What Is a Casino?

A casino is a gambling establishment that offers customers the opportunity to gamble by playing games of chance or skill. A large variety of games may be found at a casino, including poker, blackjack, slots and video poker. Many casinos also offer live entertainment and sports betting.

Something about gambling (maybe the potential for huge jackpots) seems to encourage people to try to cheat or scam their way into a win, so casinos have to devote a lot of time and money to security. Elaborate surveillance systems offer a high-tech “eye-in-the-sky” that allows security workers to watch every table, window and doorway at the same time, as well as adjust cameras to focus on suspicious patrons. In addition, the routines of casino games create patterns that are easy for security personnel to detect when someone deviates from them.

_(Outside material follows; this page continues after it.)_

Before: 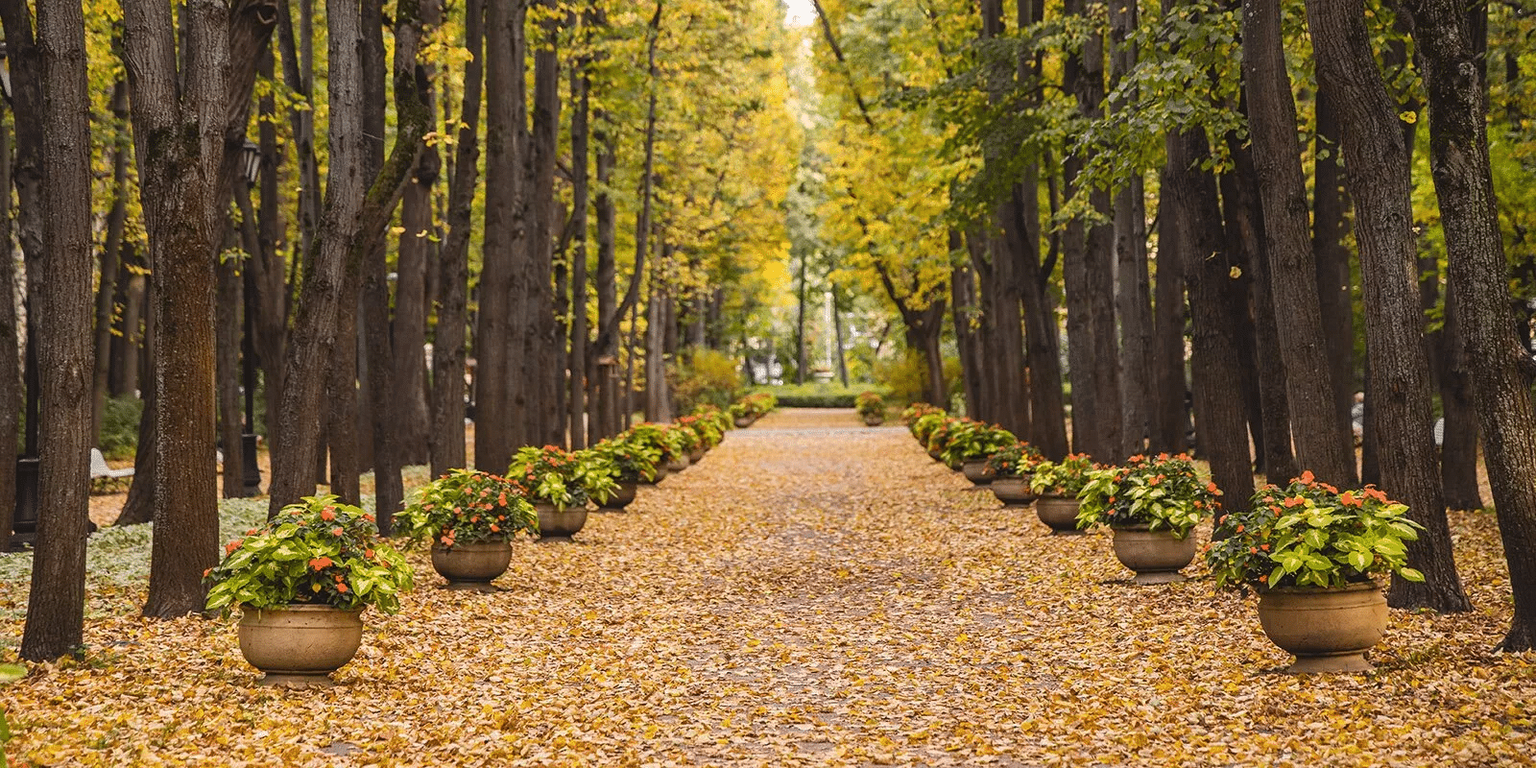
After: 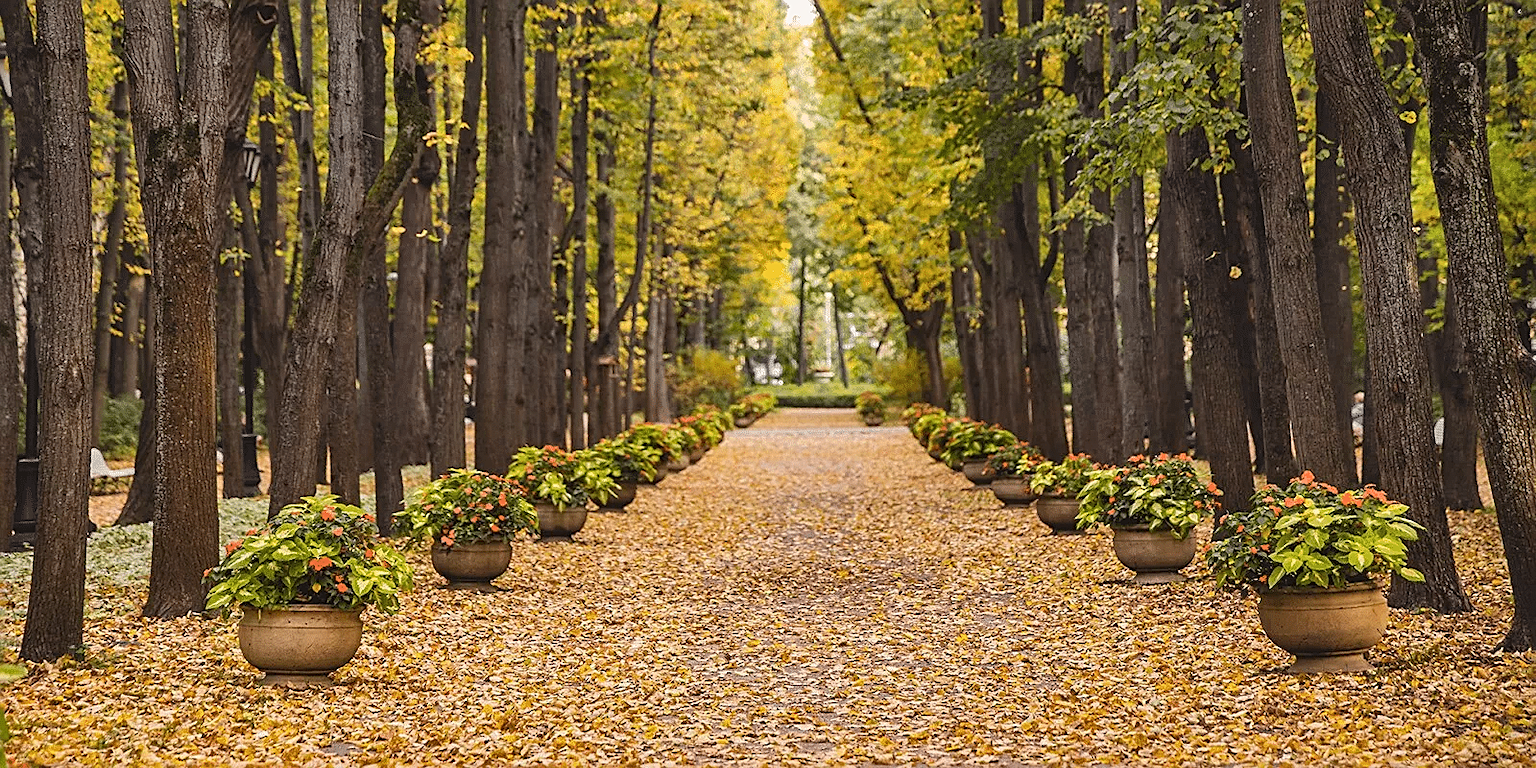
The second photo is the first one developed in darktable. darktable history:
shadows and highlights: shadows 49, highlights -41, soften with gaussian
sharpen: on, module defaults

Despite their differences, casino games all have one thing in common: the house always wins. The built-in advantage that a casino has over its patrons is called the house edge or expected value, and it can be very small, but over millions of bets it adds up to a substantial profit. The casino earns this advantage by charging a commission on bets, known as the vig or rake, or by taking a percentage of winnings from players on some games, such as blackjack and video poker.

In the early 1900s, casino owners realized that they could capitalize on Nevada’s reputation for legal gambling and draw visitors from across the United States. The casinos became a major source of income for the state and eventually attracted mobster money, which helped give them a less-than-savory image.